Dehydrogenative Dual Ammonia Activation and Transfer by an N‐Heterocyclic Boryloxy Aluminyl Compound

The reactivity of an N-heterocyclic boryloxy (NHBO) ligated aluminyl compound has been harnessed for main-group-mediated dehydrogenative dual activation of ammonia. The Al(I) system K[{(HCDippN)2BO}2Al] reacts with excess NH3 to give the Al(III) bis(amide) K[{(HCDippN)2BO}2Al(NH2)2] and in the process generates H2. The initial stage of the reaction proceeds via formal N-H oxidative addition at Al(I) (via a coordination/proton shuttling sequence) to give an aluminium(III) primary amido hydride.

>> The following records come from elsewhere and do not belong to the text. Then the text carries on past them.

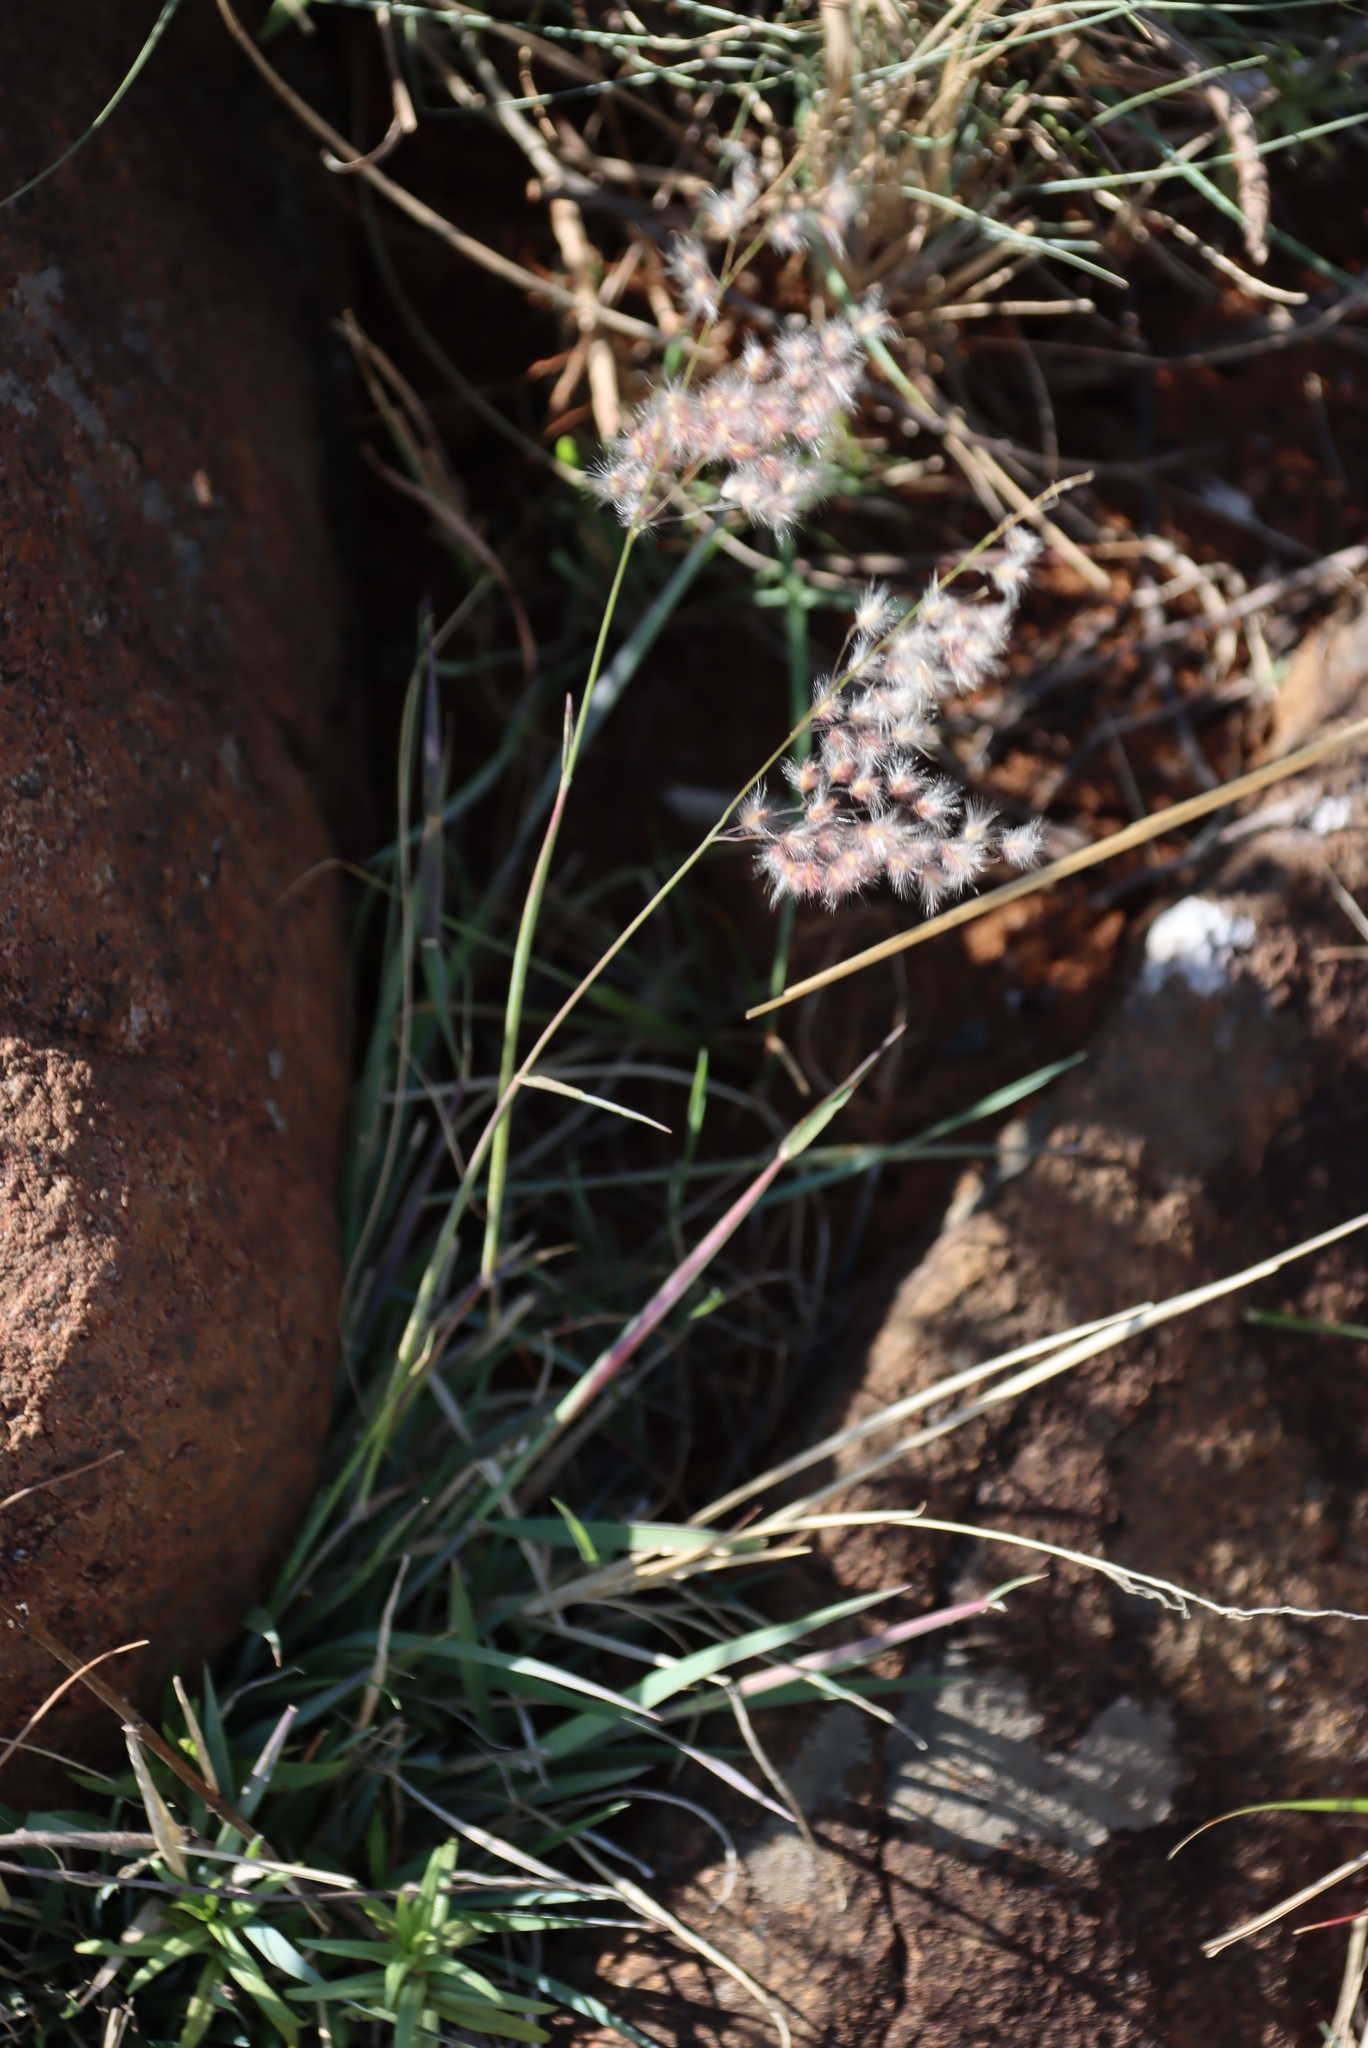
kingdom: Plantae
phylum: Tracheophyta
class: Liliopsida
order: Poales
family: Poaceae
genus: Melinis
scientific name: Melinis repens
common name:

Subsequent protonolysis of the strongly hydridic Al-H bond selectively yields the corresponding aluminium bis(amide) and H2. This step occurs without competing protolytic ligand loss - exploiting the limited basicity of the supporting [(boryl)O]- donors. In terms of amide transfer reactivity, the utility of K[{(HCDippN)2BO}2Al(NH2)2] in delivering one or both equivalents of [NH2]- to electrophilic substrates (HBpin, CO₂ and Ph₂CO) has been demonstrated.